### What you have to do:
Below are some records; copy them word for word and drop the pictures.

### Supplied records:
***

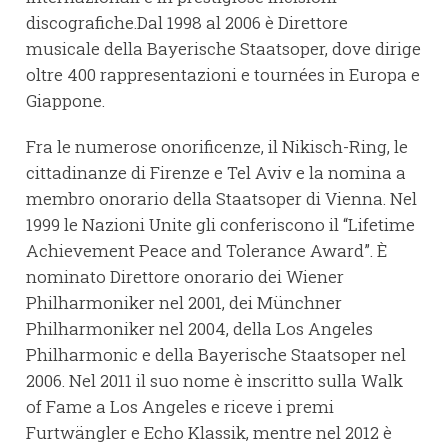
discografiche.Dal 1998 al 2006 è Direttore
musicale della Bayerische Staatsoper, dove dirige
oltre 400 rappresentazioni e tournées in Europa e
Giappone.
Fra le numerose onorificenze, il Nikisch-Ring, le
cittadinanze di Firenze e Tel Aviv e la nomina a
membro onorario della Staatsoper di Vienna. Nel
1999 le Nazioni Unite gli conferiscono il “Lifetime
Achievement Peace and Tolerance Award”. È
nominato Direttore onorario dei Wiener
Philharmoniker nel 2001, dei Münchner
Philharmoniker nel 2004, della Los Angeles
Philharmonic e della Bayerische Staatsoper nel
2006. Nel 2011 il suo nome è inscritto sulla Walk
of Fame a Los Angeles e riceve i premi
Furtwängler e Echo Klassik, mentre nel 2012 è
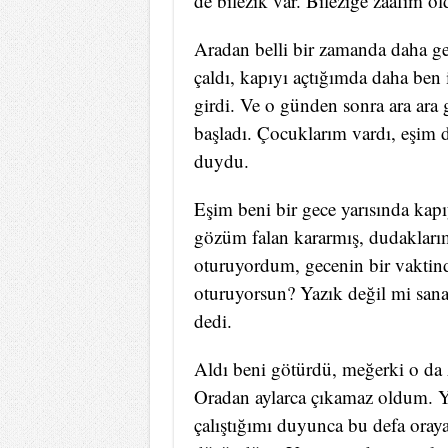
de bilezik var. Bileziğe zaafım 
Aradan belli bir zamanda daha geç
çaldı, kapıyı açtığımda daha ben
girdi. Ve o günden sonra ara ara
başladı. Çocuklarım vardı, eşim 
duydu.
Eşim beni bir gece yarısında kapı
gözüm falan kararmış, dudaklarım
oturuyordum, gecenin bir vaktind
oturuyorsun? Yazık değil mi sana
dedi.
Aldı beni götürdü, meğerki o da za
Oradan aylarca çıkamaz oldum. Y
çalıştığımı duyunca bu defa oraya 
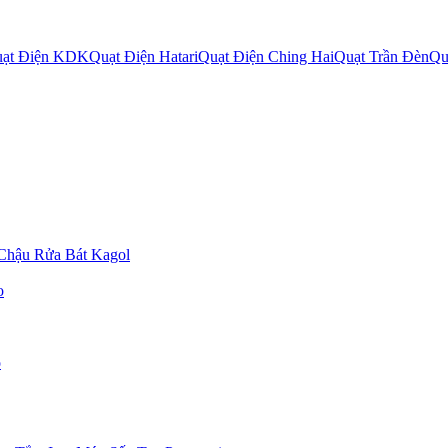
ạt Điện KDK
Quạt Điện Hatari
Quạt Điện Ching Hai
Quạt Trần Đèn
Qu
Chậu Rửa Bát Kagol
o
o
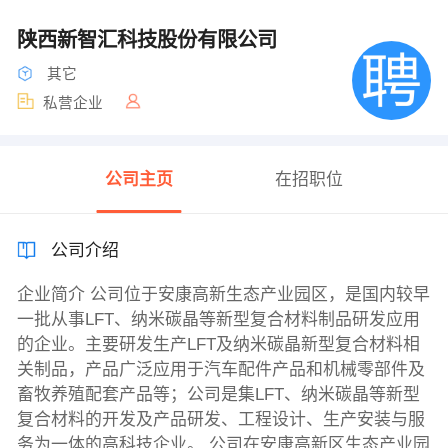
陕西新智汇科技股份有限公司
其它
私营企业
公司主页
在招职位
公司介绍
企业简介 公司位于安康高新生态产业园区，是国内较早
一批从事LFT、纳米碳晶等新型复合材料制品研发应用
的企业。主要研发生产LFT及纳米碳晶新型复合材料相
关制品，产品广泛应用于汽车配件产品和机械零部件及
畜牧养殖配套产品等；公司是集LFT、纳米碳晶等新型
复合材料的开发及产品研发、工程设计、生产安装与服
务为一体的高科技企业。 公司在安康高新区生态产业园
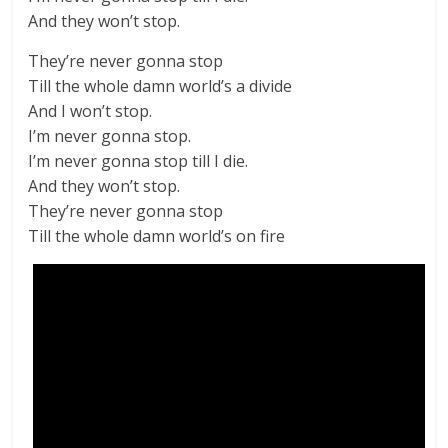
And they won’t stop.
They’re never gonna stop
Till the whole damn world’s a divide
And I won’t stop.
I’m never gonna stop.
I’m never gonna stop till I die.
And they won’t stop.
They’re never gonna stop
Till the whole damn world’s on fire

***

### Answer box:
discografiche.Dal 1998 al 2006 è Direttore
musicale della Bayerische Staatsoper, dove dirige
oltre 400 rappresentazioni e tournées in Europa e
Giappone.
Fra le numerose onorificenze, il Nikisch-Ring, le
cittadinanze di Firenze e Tel Aviv e la nomina a
membro onorario della Staatsoper di Vienna. Nel
1999 le Nazioni Unite gli conferiscono il “Lifetime
Achievement Peace and Tolerance Award”. È
nominato Direttore onorario dei Wiener
Philharmoniker nel 2001, dei Münchner
Philharmoniker nel 2004, della Los Angeles
Philharmonic e della Bayerische Staatsoper nel
2006. Nel 2011 il suo nome è inscritto sulla Walk
of Fame a Los Angeles e riceve i premi
Furtwängler e Echo Klassik, mentre nel 2012 è
de bilezik var. Bileziğe zaafım 
Aradan belli bir zamanda daha geç
çaldı, kapıyı açtığımda daha ben
girdi. Ve o günden sonra ara ara
başladı. Çocuklarım vardı, eşim 
duydu.
Eşim beni bir gece yarısında kapı
gözüm falan kararmış, dudaklarım
oturuyordum, gecenin bir vaktind
oturuyorsun? Yazık değil mi sana
dedi.
Aldı beni götürdü, meğerki o da za
Oradan aylarca çıkamaz oldum. Y
çalıştığımı duyunca bu defa oraya 
ạt Điện KDK
Quạt Điện Hatari
Quạt Điện Ching Hai
Quạt Trần Đèn
Qu
Chậu Rửa Bát Kagol
o
o
陕西新智汇科技股份有限公司
其它
私营企业
公司主页
在招职位
公司介绍
企业简介 公司位于安康高新生态产业园区，是国内较早
一批从事LFT、纳米碳晶等新型复合材料制品研发应用
的企业。主要研发生产LFT及纳米碳晶新型复合材料相
关制品，产品广泛应用于汽车配件产品和机械零部件及
畜牧养殖配套产品等；公司是集LFT、纳米碳晶等新型
复合材料的开发及产品研发、工程设计、生产安装与服
务为一体的高科技企业。 公司在安康高新区生态产业园
And they won’t stop.
They’re never gonna stop
Till the whole damn world’s a divide
And I won’t stop.
I’m never gonna stop.
I’m never gonna stop till I die.
And they won’t stop.
They’re never gonna stop
Till the whole damn world’s on fire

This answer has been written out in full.